That single word describes the plan outlined by Prime Minister Dr Hubert Minnis to turn Ragged Island in the southern Bahamas into a regional model, sustainable island capable of withstanding threats from increasingly powerful storms and providing for its own power and clean water through renewable sources.
But brilliant plans are not always easy to digest for the very reason that they poke a sharp knife between what existed before and what is to come.
So it is very important that as we look to the future, we do so without dismissing the past and engage that part of the past that made Ragged Islanders the proud, independent people they are.
In short, the Ragged Island experiment which at the outset has bi-partisan approval is not a snap the fingers and guarantee success project. Careful steps must be taken to turn Ragged Island green without turning the people of Ragged Island against the idea.
The first step is to gain the support of those who call or once called Ragged Island home. The plan will not succeed if it appears that central government, no matter how well-meaning, is trying to force this in a noblesse oblige type of experiment. No Ragged Islander will accept the equivalent of a genetically modified lifestyle forced on them. But with adequate information and a public private partnership (PPP) in which Ragged Islanders all have a stake, the experiment could spark a movement as contagious as a yawn on a train, inspiring other small, low-lying islands to follow suit.
The first question becomes how to gain support.
We suggest that a straightforward, fact-based campaign be created and mounted. Images of Ragged Island in its heyday, the musicians, the liveliness. Images of Ragged Island in most recent years as population dwindled from 500 to fewer than 70. Image of a younger person or family packing, saying goodbye, sadness filling the scene as families separate, younger moving to Nassau or Abaco to earn a living, parting with the older members of the family left behind. Then images of Ragged Island ravaged by Hurricane Irma. Images of what scientists predict for future hurricanes as a result of climate change with a few words from Al Gore. Introduction of opportunity that will not only restore Ragged Island to the quality of life it once enjoyed that gave rise to the proud spirit, but will give birth to a new Ragged Island, that same pioneering strength leading the way in a green and sustainable world. If Ragged Island becomes the first totally green island in the region, the designation alone will make it an enticing eco-tourist destination, opening up economic opportunities for a revival of this island that was steadily losing population before Hurricane Irma hit.
Three other steps must take place as the plain facts campaign unfolds.
The first is developing what it will actually take to create a green island. Development of Requests for Proposal (rfp) with technical experts in the field rather than monetary experts reviewing the requests to ensure they are asking for appropriate materials and labour quotes. From solar energy design and installation to sea water desalination and distribution, from coastal line construction methods based on a stringent code held to higher standards and specific to low-lying, hurricane-prone areas to dock location in historically safest lee spaces and construction, the components of the plan must be thorough, transparent and accessible to all. We would argue that in the case of the Ragged Green Island experiment, preference be given to contractors with known experience as opposed to whoever comes in at the lowest cost. For instance, in solar, the rfp may specify that a company must be able to prove that it has successfully installed a minimum of 2 megawatts and its installation survived 150mph winds of Hurricane Matthew.

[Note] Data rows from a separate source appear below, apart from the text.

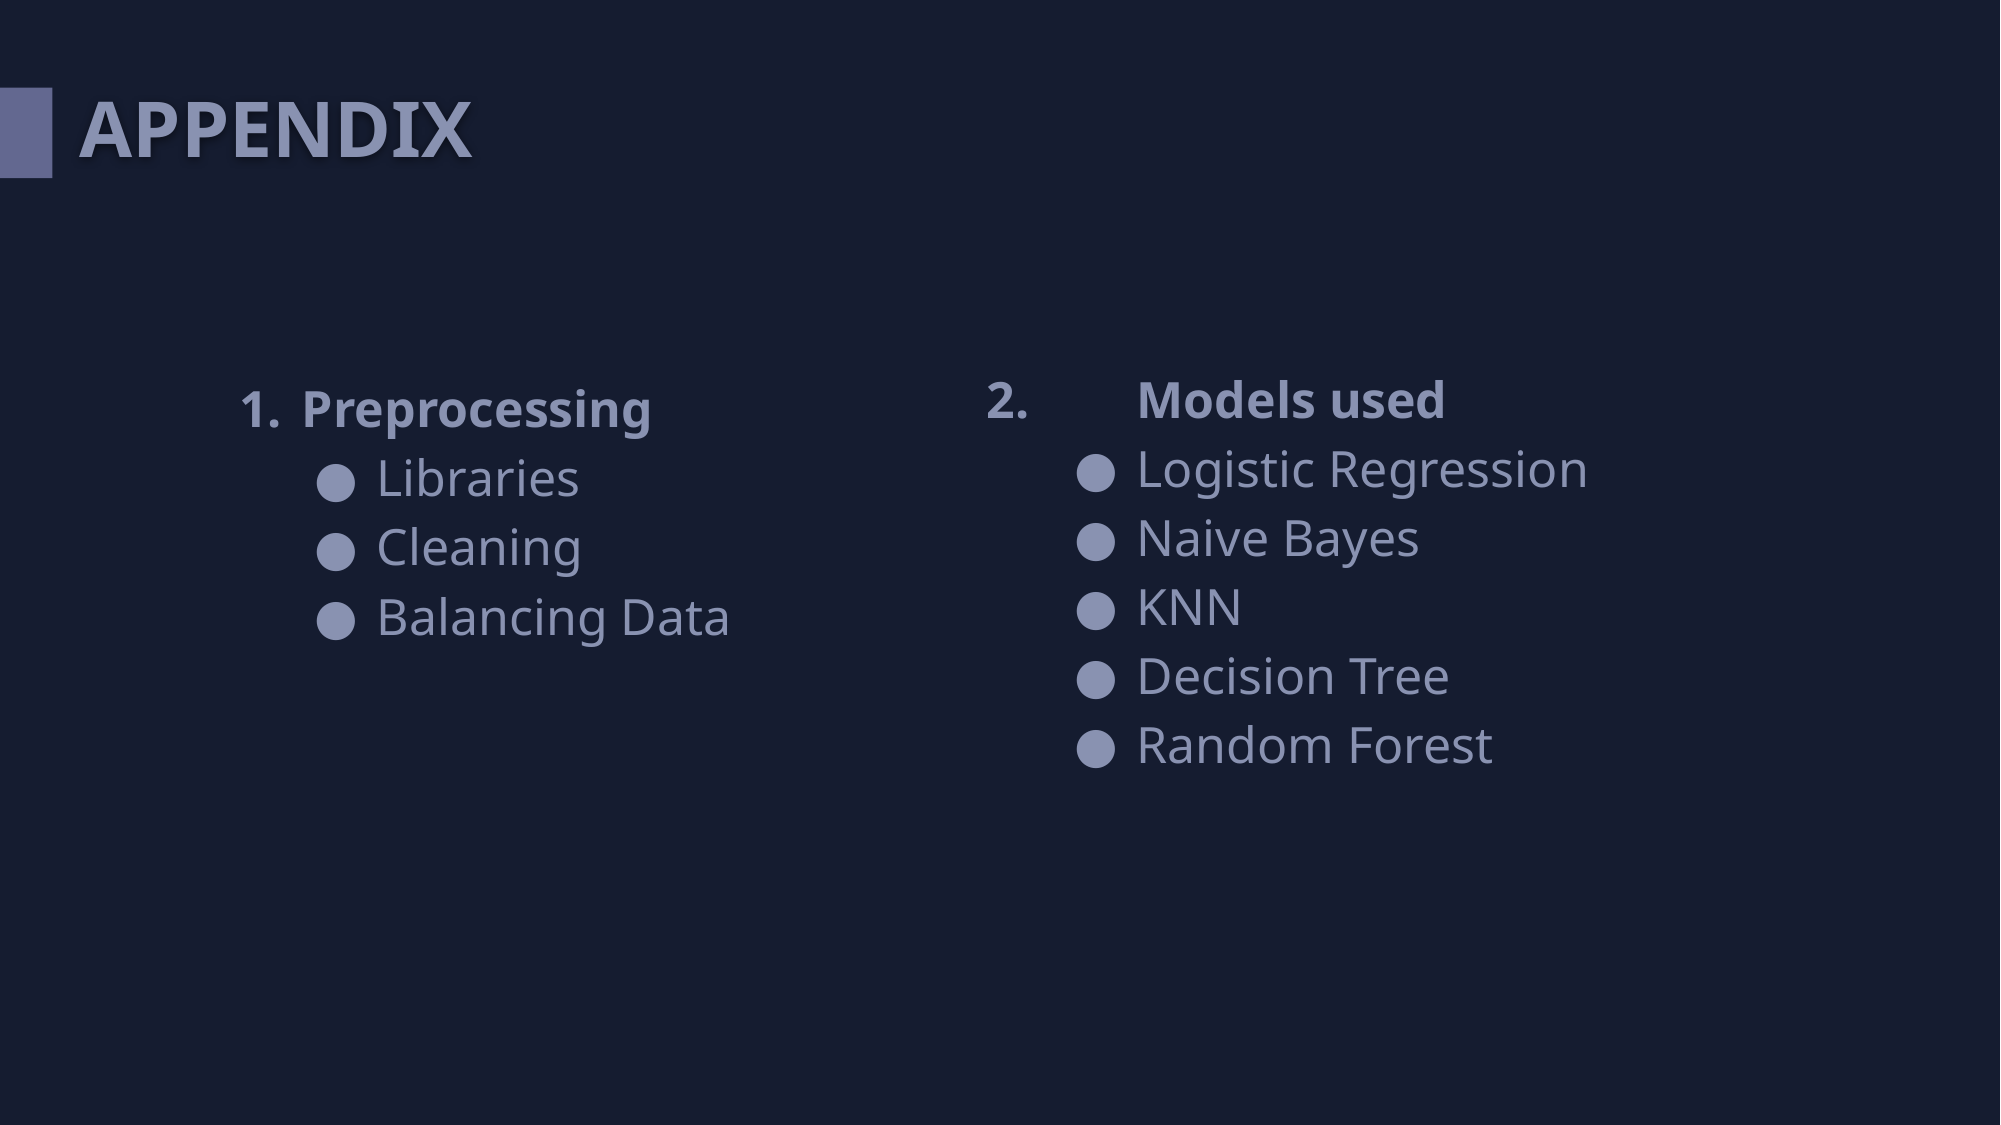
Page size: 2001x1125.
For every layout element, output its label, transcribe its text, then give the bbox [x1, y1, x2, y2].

title APPENDIX [64, 70, 1154, 196]
list 2. Models used Logistic Regression Naive Bayes KNN Decision Tree Random Forest [966, 279, 1868, 846]
list Preprocessing Libraries Cleaning Balancing Data [206, 348, 966, 777]
text_box [0, 87, 53, 179]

The next step must be the funding. A public-private partnership should be created with a boutique resort component. Ragged Island is only nine square miles. Its redevelopment must take place in a way that is sensitive to the fragile environment in which it exists. It must not follow the path of Bimini in which a high-rise resort dominates the otherwise quiet, laid-back island, gobbling electricity, sometimes leaving residents in the dark and overwhelming its surroundings rather than blending in. Land in Ragged Island must be assigned a value with that value being applied as shares in the PPP.
Finally, the plan should be rolled out in a way that generates excitement. The development process can generate great press and provide real time education material for classes at every level from basic primary school to marine biology, environment and sustainable development courses at UB where students could be involved in hands-on work and study as the plan takes on life.
What led to Ragged Island’s stature, posed for green island development, is a tragedy. But the devastation of nearly every structure on the island by Hurricane Irma also opened the door to new possibilities. The future that lies ahead could become a model for the region and re-awaken the pioneering legacy that made rugged Ragged Island so special and unique in the archipelago of The Bahamas. This is truly the opportunity of a lifetime.